So I’ve been doing some thinking on why the mac has problems with expanded volumes. By expanded volumes, i mean a volume that gets bigger after initial creation. This isn’t an issue for physical disks, since their size is set. But virtual volumes, such as those presented by a RAID card can be “grown” through raid magical goodness.Once they’ve been grown - someone/something needs to update the GPT headers to say “this disk is much larger than before”. Part 1 accomplishes that through destroying the GPT headers, and re-creating them. It works, but man is it nerve-wracking.The other way one could do this, is by directly editing the GPT headers.In the GPT headers there are some fields:
FirstUsableLBA
The first usable logical block that may be used by a partition described by a GUID Partition Entry.
LastUsableLBA
The last usable logical block that may be used by a partition described by a GUID Partition Entry.
AlternateLBA
LBA address of the alternate GUID Partition Table Header.
HeaderCRC32
CRC32 checksum for the GUID Partition Table Header structure.

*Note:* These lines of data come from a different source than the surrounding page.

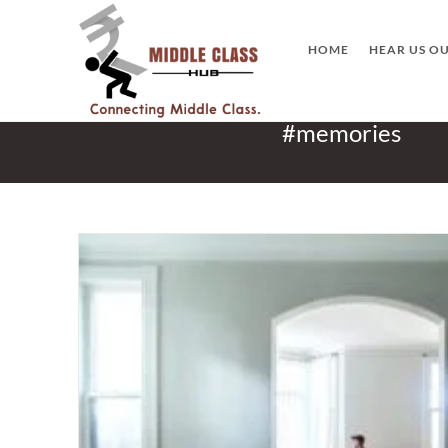
Skip
to
HOME
HEAR US O
content
#memories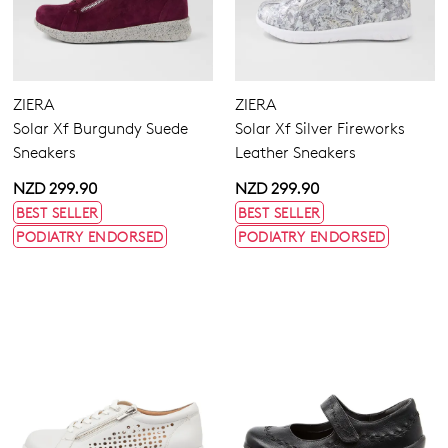
ZIERA
ZIERA
Solar Xf Burgundy Suede
Solar Xf Silver Fireworks
Sneakers
Leather Sneakers
NZD 299.90
NZD 299.90
BEST SELLER
BEST SELLER
PODIATRY ENDORSED
PODIATRY ENDORSED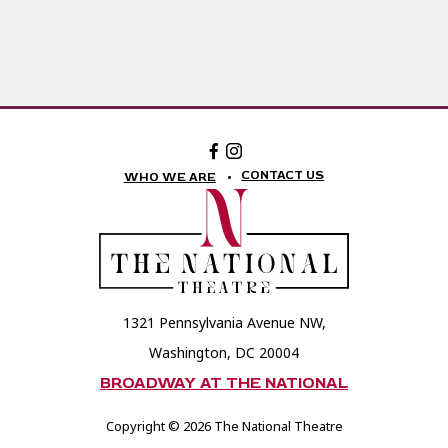
Facebook:
Instagram:
The
The
National
National
CONTACT US
WHO WE ARE
Theatre
Theatre
Foundation
Foundation
1321 Pennsylvania Avenue NW,
Washington, DC 20004
BROADWAY AT THE NATIONAL
Copyright © 2026 The National Theatre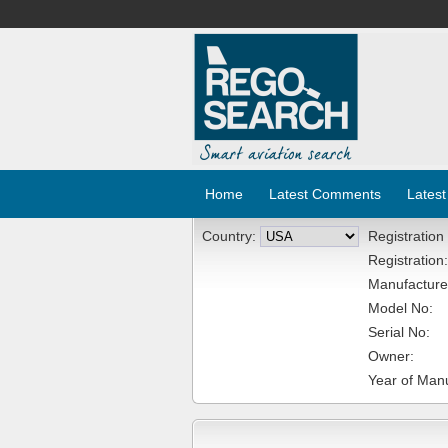
Home
Latest Comments
Latest
Country:
Registration
Registration:
Manufacture
Model No:
Serial No:
Owner:
Year of Manu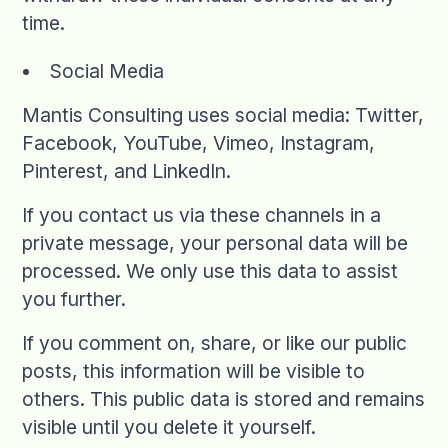
time.
Social Media
Mantis Consulting uses social media: Twitter,
Facebook, YouTube, Vimeo, Instagram,
Pinterest, and LinkedIn.
If you contact us via these channels in a
private message, your personal data will be
processed. We only use this data to assist
you further.
If you comment on, share, or like our public
posts, this information will be visible to
others. This public data is stored and remains
visible until you delete it yourself.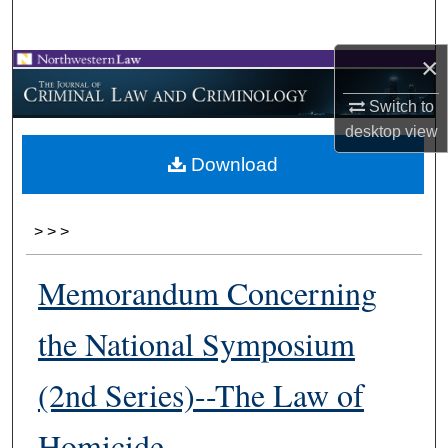
Search
×
Browse Collections
Switch to
My Account
desktop
view
Download
About
Digital Commons Network™
>
>
>
Memorandum Concerning
the National Symposium
(2nd Series)--The Law of
Homicide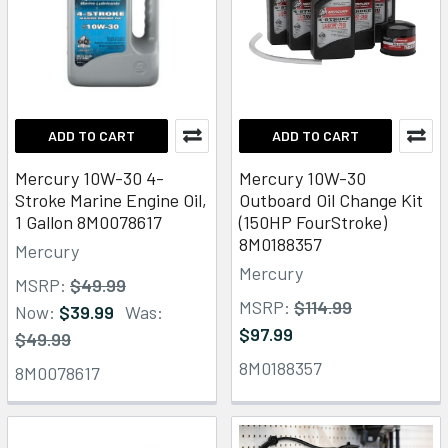
ADD TO CART
ADD TO CART
Mercury 10W-30 4-
Mercury 10W-30
Stroke Marine Engine Oil,
Outboard Oil Change Kit
1 Gallon 8M0078617
(150HP FourStroke)
8M0188357
Mercury
Mercury
MSRP:
$49.99
MSRP:
$114.99
Now:
$39.99
Was:
$97.99
$49.99
8M0188357
8M0078617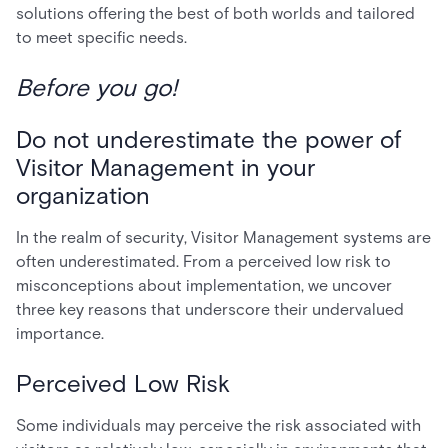
solutions offering the best of both worlds and tailored
to meet specific needs.
Before you go!
Do not underestimate the power of
Visitor Management in your
organization
In the realm of security, Visitor Management systems are
often underestimated. From a perceived low risk to
misconceptions about implementation, we uncover
three key reasons that underscore their undervalued
importance.
Perceived Low Risk
Some individuals may perceive the risk associated with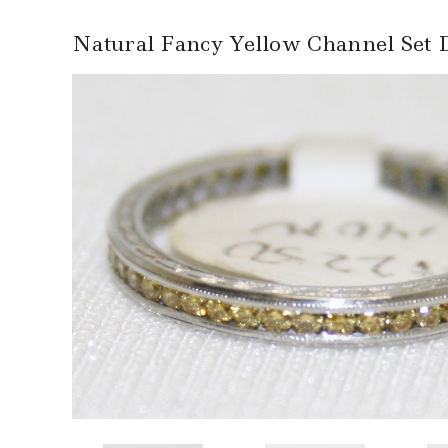
Natural Fancy Yellow Channel Set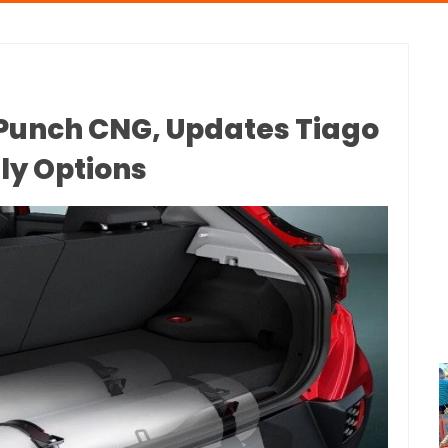
Punch CNG, Updates Tiago
ly Options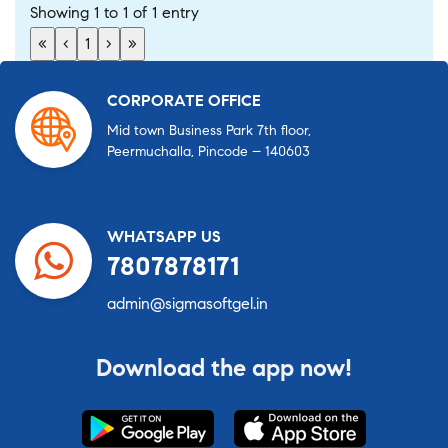
Showing 1 to 1 of 1 entry
«
‹
1
›
»
CORPORATE OFFICE
Mid town Business Park 7th floor,
Peermuchalla, Pincode – 140603
WHATSAPP US
7807878171
admin@sigmasoftgel.in
Download the app now!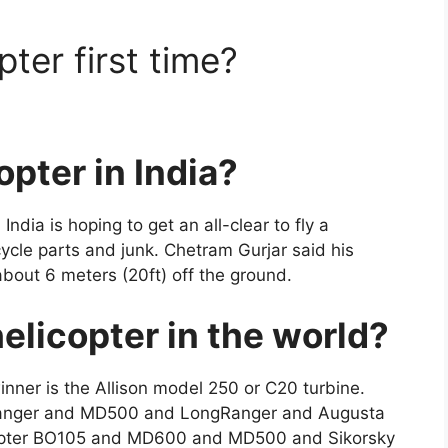
ter first time?
pter in India?
India is hoping to get an all-clear to fly a
ycle parts and junk. Chetram Gurjar said his
 about 6 meters (20ft) off the ground.
helicopter in the world?
ner is the Allison model 250 or C20 turbine.
etRanger and MD500 and LongRanger and Augusta
copter BO105 and MD600 and MD500 and Sikorsky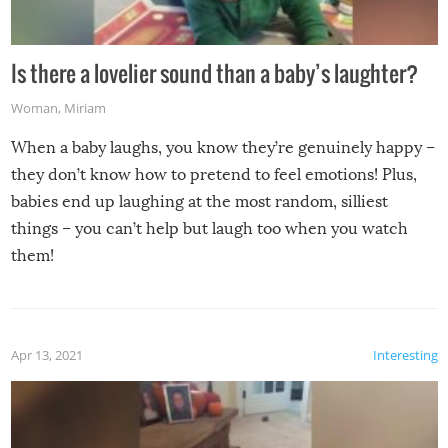
Is there a lovelier sound than a baby’s laughter?
Woman
,
Miriam
When a baby laughs, you know they’re genuinely happy –
they don’t know how to pretend to feel emotions! Plus,
babies end up laughing at the most random, silliest
things – you can’t help but laugh too when you watch
them!
Apr 13, 2021
Interesting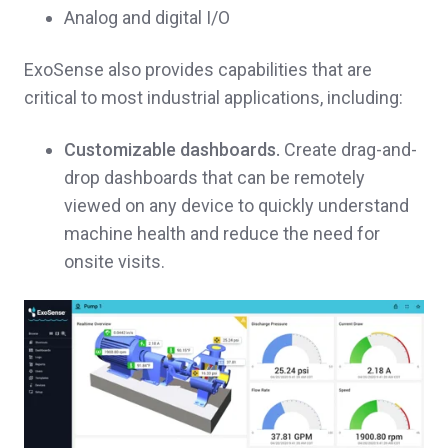
Analog and digital I/O
ExoSense also provides capabilities that are
critical to most industrial applications, including:
Customizable dashboards.
Create drag-and-
drop dashboards that can be remotely
viewed on any device to quickly understand
machine health and reduce the need for
onsite visits.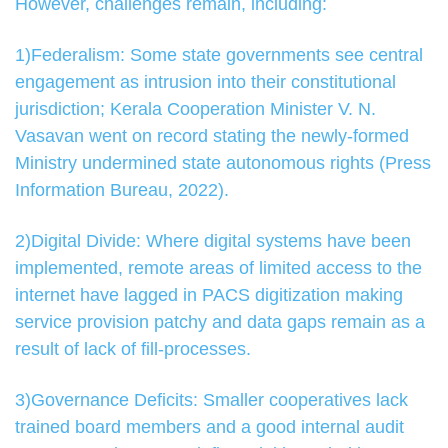
However, challenges remain, including:
1)Federalism: Some state governments see central
engagement as intrusion into their constitutional
jurisdiction; Kerala Cooperation Minister V. N.
Vasavan went on record stating the newly-formed
Ministry undermined state autonomous rights (Press
Information Bureau, 2022).
2)Digital Divide: Where digital systems have been
implemented, remote areas of limited access to the
internet have lagged in PACS digitization making
service provision patchy and data gaps remain as a
result of lack of fill-processes.
3)Governance Deficits: Smaller cooperatives lack
trained board members and a good internal audit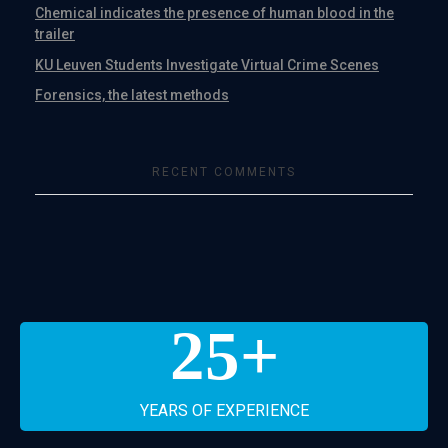
Chemical indicates the presence of human blood in the
trailer
KU Leuven Students Investigate Virtual Crime Scenes
Forensics, the latest methods
RECENT COMMENTS
25
+
YEARS OF EXPERIENCE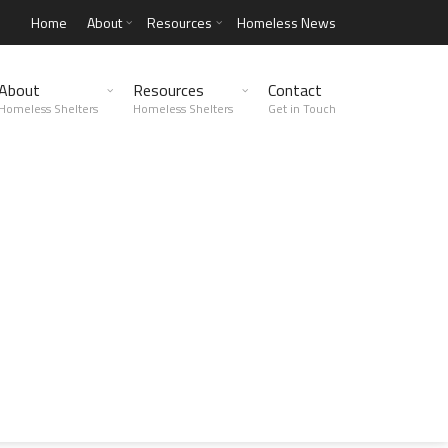
Home
About
Resources
Homeless News
About
Resources
Contact
Homeless Shelters
Homeless Shelters
Get in Touch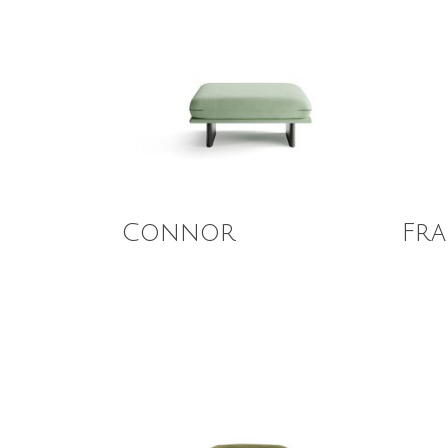
Read More
Read
Connor
Fra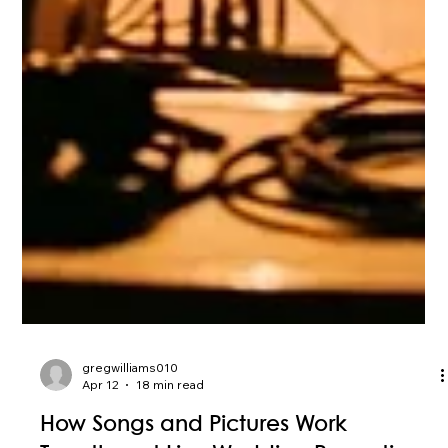
gregwilliams010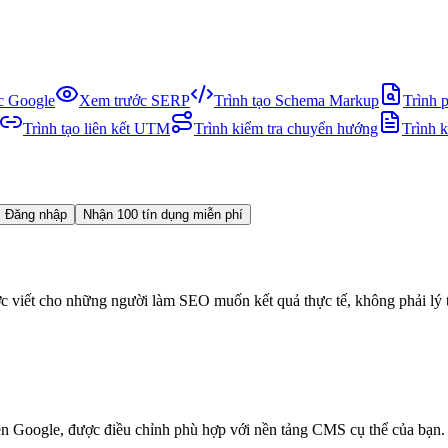
ục Google
Xem trước SERP
Trình tạo Schema Markup
Trình 
Trình tạo liên kết UTM
Trình kiểm tra chuyển hướng
Trình 
Đăng nhập
Nhận 100 tín dụng miễn phí
viết cho những người làm SEO muốn kết quả thực tế, không phải lý 
n Google, được điều chỉnh phù hợp với nền tảng CMS cụ thể của bạn.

This value is computed by setting this field to 0, and computing the 32-bit CRC for HeaderSize bytes.
What has to get updated is that LastUsableLBA and AlternateLBA. AlternateLBA should be = the last block on the hard drive.LastUsableLBA should be something like AlternateLBA-32.Once you’ve updated these, you have to calculate a new CRC32 checksum.If you’re a good person, you would go ahead and write the alternate header to the end of the disk - a bad person would just let the OS panic about the lack of backup headers and fix it itself.I’ll be doing some testing of this over the coming weeks, and i’ll let you know what i find.